Source excerpt:

^^^^

I don’t wanna boast, but my phone is in a mesh right now. My phone is a NODE.

EOT 14:14:14 UTC

Met up with grjte in a pub to be the missing node in a 3 node mesh. A large bear also participated. It was v good.


I can feel something, in the air, in London, in the computer. Like all these disparate webs weaving through the air are being blown and spun, spinning winding twirling together together. Like we’re on a precipice. Do you feel that too? Like it’s going to burst?


And it seems that it would be helpful to capture whatever it is that separates “local-first” from “sync”… and all the not local-first stuff that comes along with it when you do that. Whatever it is that makes “local first” an incantation that can be used to summon the world’s best grjtes and seph gentles and orion reeds and whatnot into a single room. It feels, to me at least, that it would be useful to have a term other than “ink & switch” to conjure those extras with. Berlin Local-First and California Local-First aren’t enough because those only distinguish who or what you’re centering in Local-First. There’s more to it than that.

^^^^

Supplied information:
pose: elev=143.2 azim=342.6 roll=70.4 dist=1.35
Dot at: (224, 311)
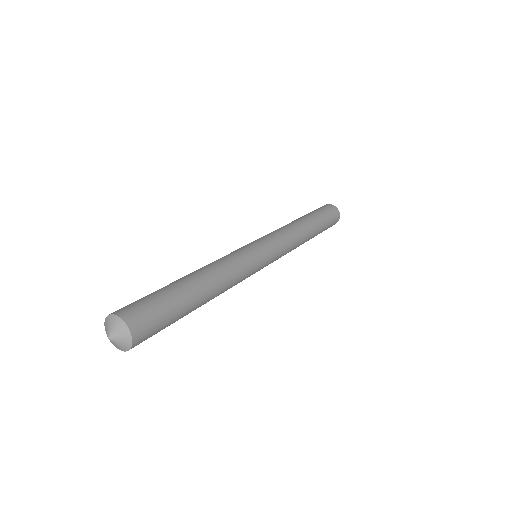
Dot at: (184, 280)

^^^^

What you are asked to do: Reproduce verbatim the passage of the local-first post above, starting at "EOT 14:14:14 UTC" and ending at "going to burst?".

Written answer:
EOT 14:14:14 UTC

Met up with grjte in a pub to be the missing node in a 3 node mesh. A large bear also participated. It was v good.


I can feel something, in the air, in London, in the computer. Like all these disparate webs weaving through the air are being blown and spun, spinning winding twirling together together. Like we’re on a precipice. Do you feel that too? Like it’s going to burst?